Stepping back from the individual congregational level a moment, would you say that it was helpful for denominational branding to drop any frontline mention of CR in the newly-named World Renew and Resonate?  I would assume (perhaps incorrectly?) that your job would have placed you in position to have significant input into the renaming process.  Can we really expect individual congregations to follow a different path than that which is modeled by the denomination?

Thanks, Kristen. I’ve been working with a template for business cards, PPT, etc. that attempts to keep pace with the visual language of CRC communications (especially the website), and it seems to be holding together – so far, at least. Here’s a link, if you’re interested.

I do think that Eric (comment below) brings up a good point – if the CRC denominational agencies believe an independent brand is better received by their target audience, individual congregations cannot be expected to remain under a denominational visual identity. Much of the research that I’ve done and read regarding our name alone deals solely with the word “Reformed.” Practically, it’s a word that few people use today, and when used it evokes a negative history or even condemning, judgmental viewpoint. Many CRC members simply don’t want to have the educational discussion with persons who have little time for a history or theological lesson. Chalk one up for the times we live in.
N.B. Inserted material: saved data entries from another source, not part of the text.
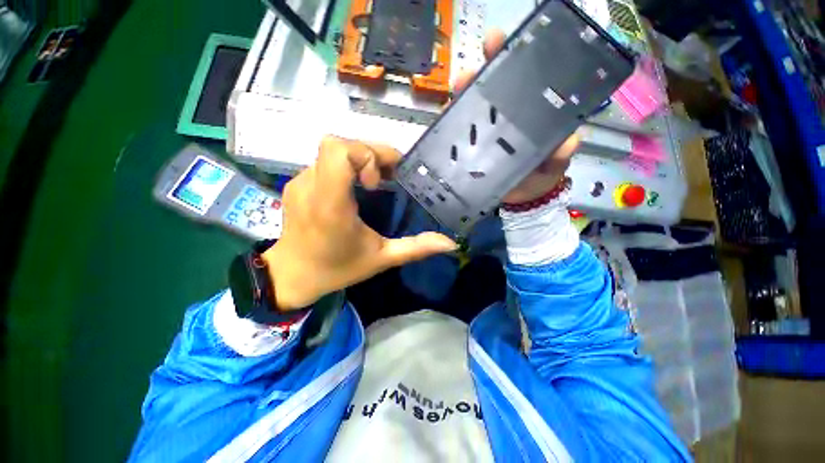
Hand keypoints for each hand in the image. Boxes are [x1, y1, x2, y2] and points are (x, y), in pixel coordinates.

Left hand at [263, 136, 457, 309]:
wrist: (292, 276)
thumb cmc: (337, 268)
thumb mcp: (381, 259)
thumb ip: (415, 248)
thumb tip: (449, 243)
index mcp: (330, 205)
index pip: (338, 151)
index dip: (366, 154)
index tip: (379, 180)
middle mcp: (310, 187)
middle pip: (337, 144)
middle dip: (369, 155)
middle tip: (385, 178)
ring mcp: (299, 183)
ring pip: (331, 151)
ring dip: (358, 160)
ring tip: (374, 183)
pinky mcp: (295, 184)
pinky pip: (324, 162)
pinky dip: (345, 168)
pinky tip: (354, 189)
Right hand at [454, 30, 579, 203]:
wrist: (517, 199)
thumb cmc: (538, 178)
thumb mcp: (554, 164)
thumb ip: (561, 154)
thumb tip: (569, 141)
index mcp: (526, 117)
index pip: (517, 84)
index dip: (508, 61)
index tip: (498, 43)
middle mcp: (502, 120)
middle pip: (489, 92)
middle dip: (481, 73)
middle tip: (474, 65)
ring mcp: (482, 135)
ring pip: (469, 110)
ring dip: (462, 96)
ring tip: (459, 87)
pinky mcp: (468, 150)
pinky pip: (456, 134)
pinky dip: (450, 124)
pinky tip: (446, 116)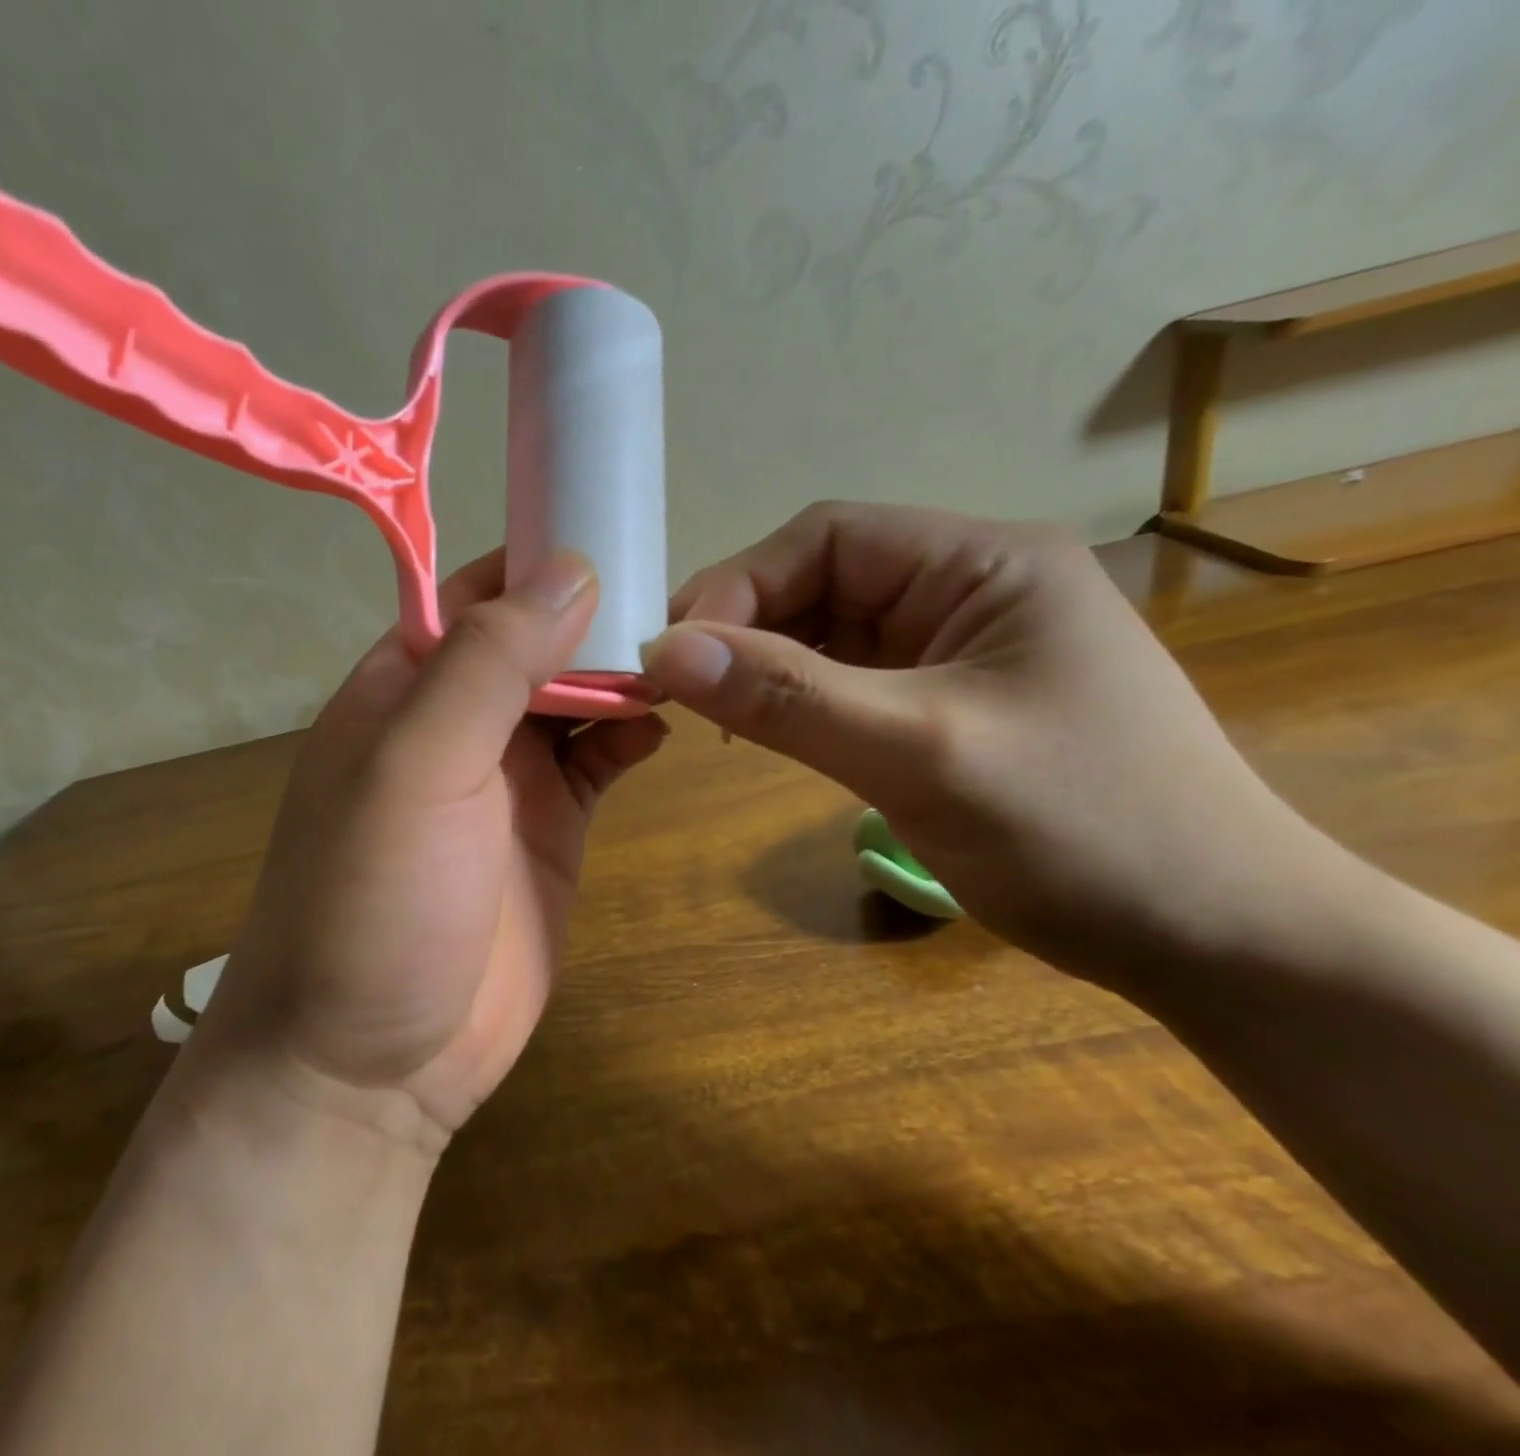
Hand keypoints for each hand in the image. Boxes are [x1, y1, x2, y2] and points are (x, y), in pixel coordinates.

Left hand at [184, 550, 666, 1147]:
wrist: (372, 1067)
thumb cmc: (372, 905)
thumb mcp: (415, 768)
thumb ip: (486, 664)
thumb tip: (570, 569)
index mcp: (407, 684)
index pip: (479, 591)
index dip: (543, 558)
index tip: (622, 528)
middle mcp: (458, 719)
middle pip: (539, 638)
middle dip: (599, 614)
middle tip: (679, 595)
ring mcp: (509, 775)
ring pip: (577, 695)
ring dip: (624, 673)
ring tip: (689, 654)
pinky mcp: (553, 827)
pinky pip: (601, 760)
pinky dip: (632, 736)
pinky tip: (669, 724)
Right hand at [643, 503, 1319, 988]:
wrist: (1215, 940)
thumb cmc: (1084, 831)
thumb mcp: (919, 753)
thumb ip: (789, 696)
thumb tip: (664, 651)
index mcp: (983, 562)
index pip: (827, 537)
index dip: (739, 585)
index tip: (675, 656)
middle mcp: (969, 588)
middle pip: (823, 582)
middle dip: (748, 629)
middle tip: (682, 692)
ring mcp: (959, 649)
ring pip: (830, 635)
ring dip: (769, 668)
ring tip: (720, 718)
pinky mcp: (949, 705)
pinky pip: (851, 683)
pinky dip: (801, 702)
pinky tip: (772, 734)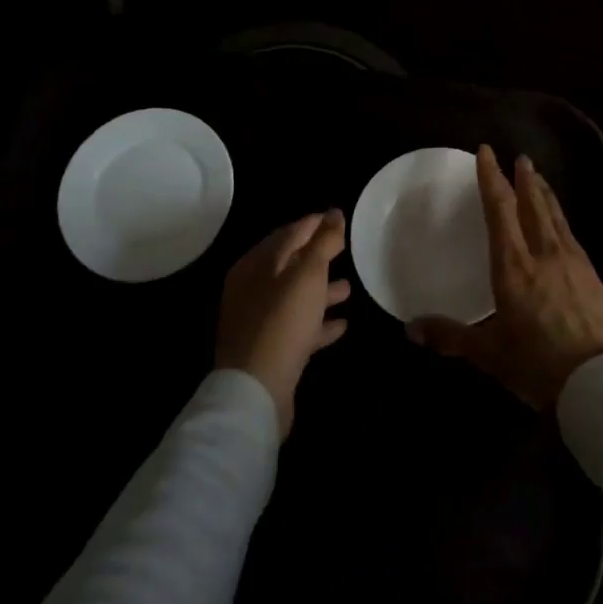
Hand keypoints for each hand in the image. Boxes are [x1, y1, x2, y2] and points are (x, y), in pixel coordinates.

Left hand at [216, 210, 351, 437]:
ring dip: (321, 290)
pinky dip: (318, 322)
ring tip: (350, 287)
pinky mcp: (270, 350)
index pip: (289, 233)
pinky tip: (342, 324)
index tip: (339, 218)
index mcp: (255, 265)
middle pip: (290, 264)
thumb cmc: (283, 321)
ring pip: (295, 297)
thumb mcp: (308, 275)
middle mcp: (252, 289)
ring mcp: (259, 321)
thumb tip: (334, 212)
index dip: (315, 223)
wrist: (256, 391)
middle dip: (318, 256)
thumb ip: (323, 242)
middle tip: (346, 249)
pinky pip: (298, 327)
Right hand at [409, 146, 602, 409]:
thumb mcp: (489, 353)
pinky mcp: (592, 275)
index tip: (487, 153)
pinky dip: (560, 220)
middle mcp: (543, 254)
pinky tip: (560, 226)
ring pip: (556, 216)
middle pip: (532, 205)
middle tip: (520, 158)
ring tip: (539, 179)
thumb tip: (410, 329)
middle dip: (524, 179)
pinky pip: (571, 235)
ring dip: (545, 194)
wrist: (599, 383)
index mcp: (514, 266)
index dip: (491, 178)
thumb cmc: (537, 365)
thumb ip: (450, 337)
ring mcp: (572, 262)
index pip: (500, 210)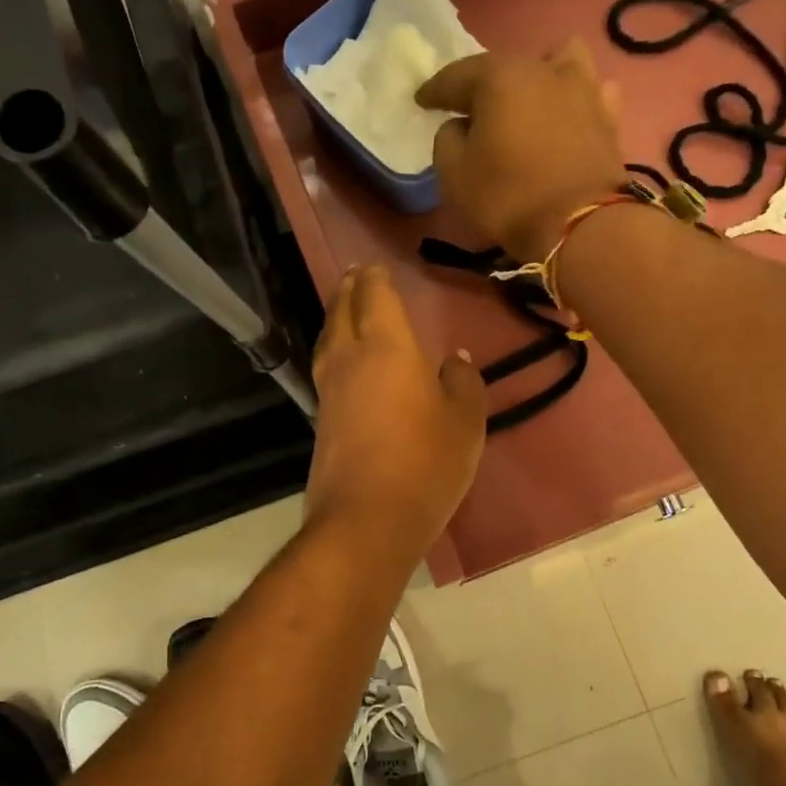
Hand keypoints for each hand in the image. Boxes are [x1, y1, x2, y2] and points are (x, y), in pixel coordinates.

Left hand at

On the other hand, a strong, positive, cohesive, and adaptable visual brand could increase in value if it was managed well throughout our congregations and ministries. Hence, asking the questions from Church Juice at a denominational level might be worthwhile.

Thanks for your work.

The branding looks great, Michael. Nice job.  If you haven't already seen these, you can check out our CRCNA brand standards at

I hope that my earlier comment didn't sound like I was judging churches for their decision to drop "Christian Reformed" from their name. I can understand why they do it.  I was working at World Renew when they went through their name change and I know a lot of thought and prayer went into it. I believe it was the right decision for them (as it probably is for some congregations) . I'm just saying that it makes it harder for me to develop the brand of the CRCNA when it isn't well embraced by all our ministries and congregations. 

As for the other elements of our brand...for example, figuring out "what does it mean to be Christian Reformed to people today"...that is something that is an ever-evolving part of my work. It is also part of our ministry plan (Our Journey 2020). Some of the questions on the denominational survey asked about this, so I'm excited to see what those results will be.